This has got to be my 4th or 5th time reading this series. I figured I would do it again while waiting for my library to get Empire of Storms in for me to read! In the past, I’ve had a hard time reviewing this book, mostly because I love the series so much that every time I start reading it again, I blow through the whole series. Case in point: I’ve already finished Crown of Midnight (tears, all of them, all over again) before I finished writing this review. I know that most of you have already read this series, so I will keep it short, but I definitely want to talk about why this is one of my favorite young adult books I’ve come across in my time as a book blogger.
After serving out a year of hard labor in the salt mines of Endovier for her crimes, 18-year-old assassin Celaena Sardothien is dragged before the Crown Prince. Prince Dorian offers her her freedom on one condition: she must act as his champion in a competition to find a new royal assassin.
Her opponents are men-thieves and assassins and warriors from across the empire, each sponsored by a member of the king’s council. If she beats her opponents in a series of eliminations, she’ll serve the kingdom for four years and then be granted her freedom. Celaena finds her training sessions with the captain of the guard, [Chaol, literally no one calls him Westfall], challenging and exhilarating. But she’s bored stiff by court life. Things get a little more interesting when the prince starts to show interest in her … but it’s the gruff Captain Westfall who seems to understand her best.
Then one of the other contestants turns up dead … quickly followed by another. Can Celaena figure out who the killer is before she becomes a victim? As the young assassin investigates, her search leads her to discover a greater destiny than she could possibly have imagined.
What I loved: Although the first couple of chapters are not the most engaging, each character in this series develops to the point of practically jumping off the page across the entirety of the first book. Truly they are the reason I reread this book again and again – everyone gets just enough time to make them a real person in your mind, and their stories create these original individuals that you care about as much as your closest friends. Speaking of friends – not only does this book pass the Bechdel test with flying colors, but Celaena and Nehemia have one of the most meaningful female friendships that I’ve ever seen in YA Lit. All of the female characters are almost completely devoid of annoying tropes, and have their own motivations and personalities that make them completely original, from Celaena and Nehemia to Kaltain and Philippa. I could spend days raving about how much I loved all these guys from the get go.
Another thing that could have very nearly been Trope Central but totally wasn’t: the King’s Champion games.

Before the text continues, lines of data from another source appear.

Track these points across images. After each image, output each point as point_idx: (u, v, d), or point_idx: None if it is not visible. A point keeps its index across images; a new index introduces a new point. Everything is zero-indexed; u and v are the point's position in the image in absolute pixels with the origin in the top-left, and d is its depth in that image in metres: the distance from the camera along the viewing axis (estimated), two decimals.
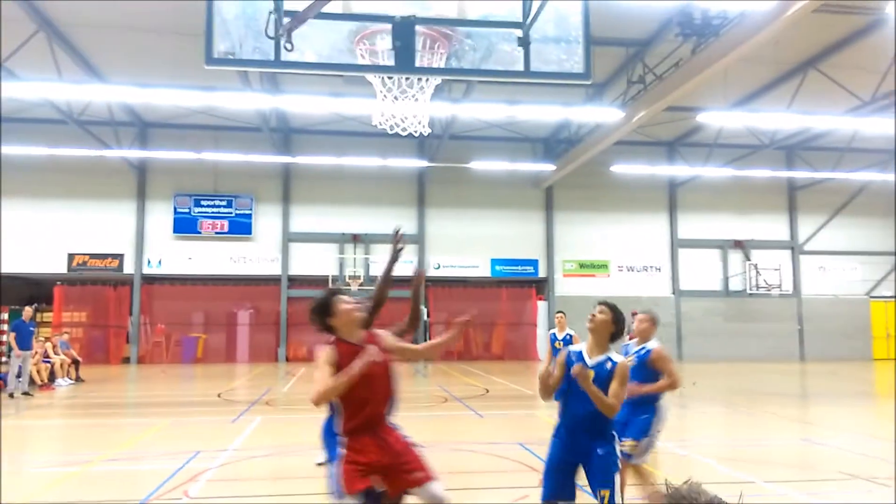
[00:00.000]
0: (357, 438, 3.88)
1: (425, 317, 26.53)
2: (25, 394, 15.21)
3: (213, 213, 27.44)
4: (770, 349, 28.99)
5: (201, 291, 27.80)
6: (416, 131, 5.69)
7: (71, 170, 26.08)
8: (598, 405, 4.00)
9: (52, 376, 17.58)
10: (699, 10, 16.23)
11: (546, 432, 4.53)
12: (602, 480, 4.03)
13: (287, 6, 4.84)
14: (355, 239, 27.97)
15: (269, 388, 17.38)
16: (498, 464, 7.99)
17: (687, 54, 17.05)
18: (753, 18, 13.91)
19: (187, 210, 27.34)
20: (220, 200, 27.53)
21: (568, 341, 10.44)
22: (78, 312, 27.28)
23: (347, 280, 26.98)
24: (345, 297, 4.11)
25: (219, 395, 15.61)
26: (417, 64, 5.11)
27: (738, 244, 30.03)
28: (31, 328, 15.83)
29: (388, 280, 4.99)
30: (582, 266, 29.37)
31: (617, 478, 4.09)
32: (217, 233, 27.42)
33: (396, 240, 4.90)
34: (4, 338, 16.93)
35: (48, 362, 17.67)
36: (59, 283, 26.85)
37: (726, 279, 29.95)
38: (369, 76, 5.51)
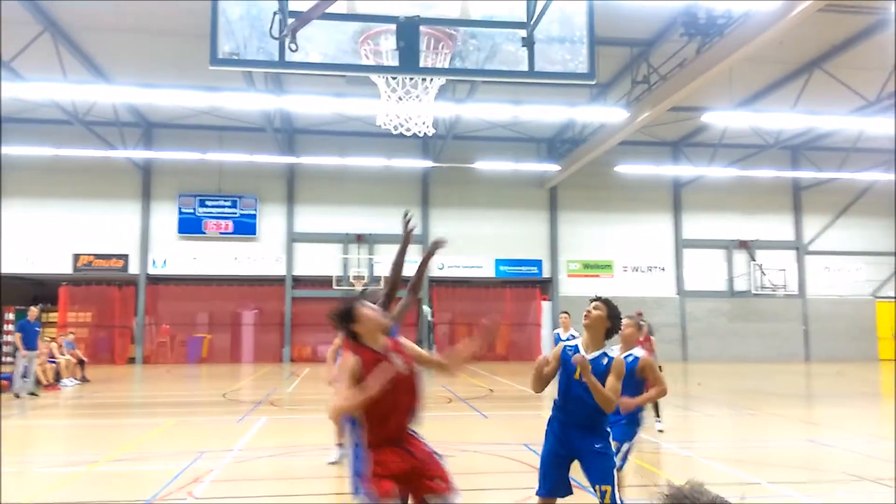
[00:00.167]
0: (380, 451, 3.78)
1: (430, 317, 26.54)
2: (31, 394, 15.26)
3: (217, 213, 27.49)
4: (775, 350, 28.93)
5: (206, 292, 27.86)
6: (420, 131, 5.68)
7: (76, 170, 26.17)
8: (595, 397, 4.00)
9: (57, 376, 17.63)
10: (704, 10, 16.20)
11: None
12: (601, 476, 4.03)
13: (291, 7, 4.84)
14: (359, 239, 27.99)
15: (274, 388, 17.41)
16: (502, 464, 7.98)
17: (691, 54, 17.03)
18: (758, 18, 13.88)
19: (192, 210, 27.40)
20: (225, 201, 27.58)
21: None
22: (83, 313, 27.38)
23: (352, 280, 27.00)
24: (369, 304, 4.02)
25: (224, 396, 15.64)
26: (421, 64, 5.10)
27: (743, 244, 29.96)
28: (37, 328, 15.87)
29: (402, 264, 4.90)
30: (586, 266, 29.35)
31: (616, 475, 4.09)
32: (221, 233, 27.48)
33: (406, 222, 4.84)
34: (10, 338, 16.97)
35: (54, 362, 17.72)
36: (64, 283, 26.94)
37: (731, 279, 29.89)
38: (373, 76, 5.50)
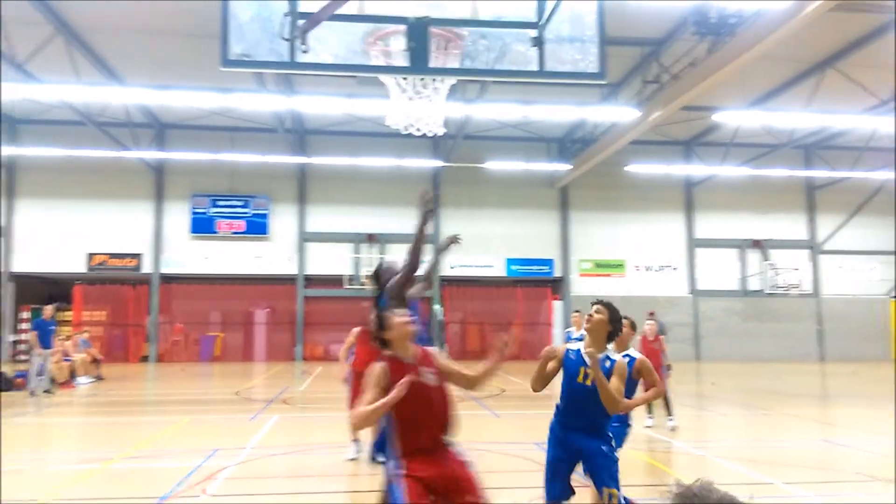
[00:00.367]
0: (413, 460, 3.78)
1: (440, 316, 26.56)
2: (46, 392, 15.39)
3: (229, 213, 27.64)
4: (788, 349, 28.75)
5: (218, 291, 28.03)
6: (430, 132, 5.70)
7: (90, 171, 26.38)
8: (601, 395, 4.01)
9: (72, 374, 17.77)
10: (715, 9, 16.11)
11: None
12: (606, 479, 4.04)
13: (302, 8, 4.87)
14: (370, 238, 28.06)
15: (286, 386, 17.49)
16: (514, 463, 8.00)
17: (703, 53, 16.94)
18: (770, 17, 13.81)
19: (204, 210, 27.56)
20: (237, 201, 27.73)
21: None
22: (97, 311, 27.63)
23: (363, 280, 27.06)
24: (399, 311, 4.04)
25: (236, 394, 15.73)
26: (431, 64, 5.12)
27: (757, 244, 29.79)
28: (52, 327, 16.01)
29: (421, 242, 4.85)
30: (598, 266, 29.27)
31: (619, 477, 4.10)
32: (234, 233, 27.63)
33: (427, 200, 4.77)
34: (26, 336, 17.14)
35: (69, 360, 17.87)
36: (78, 282, 27.17)
37: (744, 279, 29.73)
38: (383, 77, 5.52)
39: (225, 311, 28.93)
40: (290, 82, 20.53)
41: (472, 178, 27.88)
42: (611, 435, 4.25)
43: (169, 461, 8.28)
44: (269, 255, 27.92)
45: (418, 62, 5.04)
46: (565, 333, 11.37)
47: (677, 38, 18.17)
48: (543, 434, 4.41)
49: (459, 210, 28.40)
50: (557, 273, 29.06)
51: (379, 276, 5.28)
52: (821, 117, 20.89)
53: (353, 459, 8.05)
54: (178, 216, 27.56)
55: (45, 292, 27.91)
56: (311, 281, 28.13)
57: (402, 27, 5.03)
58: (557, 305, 28.80)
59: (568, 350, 4.29)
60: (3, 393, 15.38)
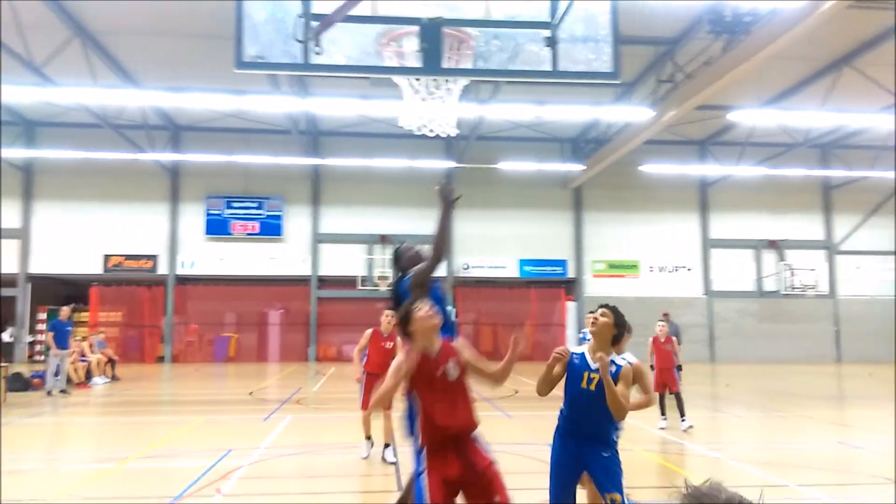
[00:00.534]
0: (437, 453, 3.80)
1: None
2: (63, 392, 15.54)
3: (244, 214, 27.78)
4: (805, 351, 28.50)
5: (233, 292, 28.18)
6: (443, 132, 5.69)
7: (106, 173, 26.60)
8: (609, 400, 3.99)
9: (88, 375, 17.93)
10: (730, 8, 16.00)
11: None
12: (610, 484, 4.03)
13: (315, 9, 4.88)
14: (383, 240, 28.09)
15: (300, 387, 17.54)
16: (527, 464, 7.97)
17: (718, 52, 16.83)
18: (785, 15, 13.69)
19: (219, 212, 27.72)
20: (251, 202, 27.87)
21: None
22: (113, 312, 27.85)
23: (376, 281, 27.12)
24: (422, 305, 4.02)
25: (250, 394, 15.80)
26: (445, 65, 5.12)
27: (772, 244, 29.56)
28: (69, 328, 16.16)
29: (446, 234, 4.69)
30: (612, 266, 29.15)
31: (623, 482, 4.09)
32: (248, 234, 27.76)
33: (445, 192, 4.61)
34: (43, 337, 17.30)
35: (85, 361, 18.03)
36: (95, 283, 27.41)
37: (760, 280, 29.49)
38: (396, 78, 5.53)
39: (239, 312, 29.09)
40: (304, 84, 20.62)
41: (485, 178, 27.86)
42: (615, 439, 4.24)
43: (183, 461, 8.32)
44: (283, 257, 28.03)
45: (431, 63, 5.04)
46: (580, 335, 11.32)
47: (692, 37, 18.07)
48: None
49: (472, 211, 28.34)
50: (571, 274, 28.97)
51: (400, 257, 5.13)
52: (837, 116, 20.70)
53: (365, 458, 8.08)
54: (193, 217, 27.74)
55: (61, 293, 28.19)
56: (324, 282, 28.22)
57: (416, 28, 5.03)
58: (571, 306, 28.71)
59: (573, 354, 4.27)
60: (20, 393, 15.55)
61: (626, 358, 5.11)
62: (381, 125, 25.46)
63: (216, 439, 9.72)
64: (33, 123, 26.39)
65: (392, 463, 7.78)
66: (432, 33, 5.00)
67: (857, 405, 14.82)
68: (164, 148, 26.53)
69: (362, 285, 27.15)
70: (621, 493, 4.01)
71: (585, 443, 4.12)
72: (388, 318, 8.27)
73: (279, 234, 28.01)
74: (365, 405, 8.14)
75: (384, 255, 27.91)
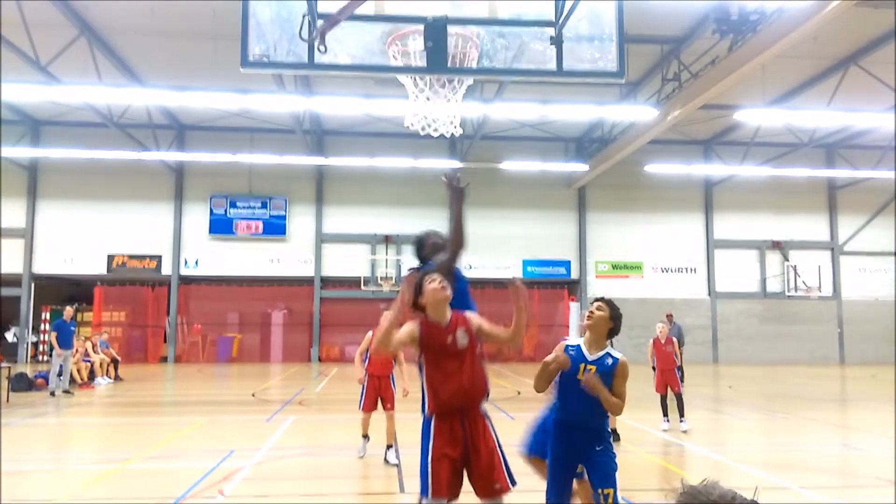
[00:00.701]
0: (443, 423, 3.83)
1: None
2: (66, 392, 15.55)
3: (248, 214, 27.79)
4: (808, 352, 28.43)
5: (236, 292, 28.19)
6: (447, 132, 5.66)
7: (110, 172, 26.63)
8: (605, 406, 4.03)
9: (91, 375, 17.94)
10: (736, 6, 15.93)
11: None
12: (603, 479, 4.03)
13: (320, 9, 4.86)
14: (387, 240, 28.08)
15: (303, 387, 17.54)
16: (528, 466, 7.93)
17: (723, 51, 16.77)
18: (792, 14, 13.63)
19: (223, 211, 27.73)
20: (255, 202, 27.88)
21: None
22: (117, 312, 27.88)
23: (379, 281, 27.10)
24: (433, 276, 4.03)
25: (253, 395, 15.79)
26: (449, 64, 5.09)
27: (777, 245, 29.46)
28: (72, 328, 16.17)
29: (462, 221, 4.54)
30: (615, 267, 29.09)
31: (618, 477, 4.07)
32: (252, 234, 27.77)
33: (453, 181, 4.55)
34: (46, 337, 17.32)
35: (88, 361, 18.04)
36: (98, 283, 27.44)
37: (764, 280, 29.40)
38: (401, 77, 5.50)
39: (242, 313, 29.09)
40: (309, 83, 20.60)
41: (488, 178, 27.78)
42: (609, 433, 4.23)
43: (186, 462, 8.31)
44: (287, 257, 28.02)
45: (436, 62, 5.00)
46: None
47: (698, 36, 18.02)
48: None
49: (476, 210, 28.22)
50: (574, 275, 28.92)
51: (422, 245, 5.04)
52: (843, 116, 20.59)
53: (361, 457, 8.09)
54: (197, 217, 27.75)
55: (65, 293, 28.25)
56: (327, 282, 28.21)
57: (420, 27, 5.00)
58: (574, 307, 28.65)
59: (567, 346, 4.26)
60: (23, 393, 15.57)
61: (614, 355, 5.07)
62: (385, 125, 25.45)
63: (219, 440, 9.71)
64: (39, 122, 26.45)
65: (394, 465, 7.76)
66: (437, 32, 4.97)
67: (859, 407, 14.76)
68: (168, 147, 26.56)
69: (365, 286, 27.13)
70: (614, 487, 4.00)
71: (579, 436, 4.12)
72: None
73: (283, 234, 28.01)
74: (365, 407, 8.13)
75: (388, 256, 27.91)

I had quite a few complaints about the “games” cliché in A Gathering of Shadows, because of how hyped up it was in Hunger Games-like fashion, yet with no real promise or purpose beyond to benefit the main character’s overwhelming angst. In Throne of Glass, it looks like it will be a young woman who is strong and beautiful and totally wrecks all of the male competition…until it’s not. Celaena checks her arrogance immediately after seeing her competitors for the first time. She feels doubt, and a trickle of fear. However, instead of sitting on her hands and/or magically becoming the best, we get to see her work for her spot in the middle, and actually grow as an assassin in real-time vs through flashbacks. I actually talked to a screenwriter friend of mine about this today: what makes this book – primarily Celaena as a character – relatable to readers is the very human way that she does things during these games. During the tasks, rather than subject us to copious internal dialogue, Sarah J. Maas shows us what’s happening through human actions, like looking down while scaling a wall or registering an opponent’s size before a fight. In addition, Celaena is clearly just as much of a girl as she is a warrior: she buys dresses, eats pounds of candy, and even gets her period as the story progresses. It’s amazingly well done, and honestly something that shouldn’t be a novelty in this kind of literature.
What could have been better: The romance. I fully admit that I will be the first to ship anything that shares a meaningful look with something else, but personally, the romantic subplot between Celaena and Dorian felt forced and unnatural. This is, of course, my individual opinion, and doesn’t change how I felt about the book overall – I simply felt it was unnecessary, and I was happy when she ended it at the end. However, I know that a popular concern with this book is the lack of assassinating, especially from someone who is often referred to as Adarlan’s Assassin. I agree that Celaena definitely has her teenage girl moments more often than her badass warrior moments in this book (the excessive exclamation marks are no joke), but it felt like a negligible concern for me, seeing as people do die: either being shot through the throat, poisoned, stabbed through with a sword, clawed open and disemboweled, or just from falling to their deaths. Luckily for all those whose wanted Celaena to kill all of those folks, though, Crown of Midnight is where the real action happens when Adarlan’s Assassin truly gets back into business.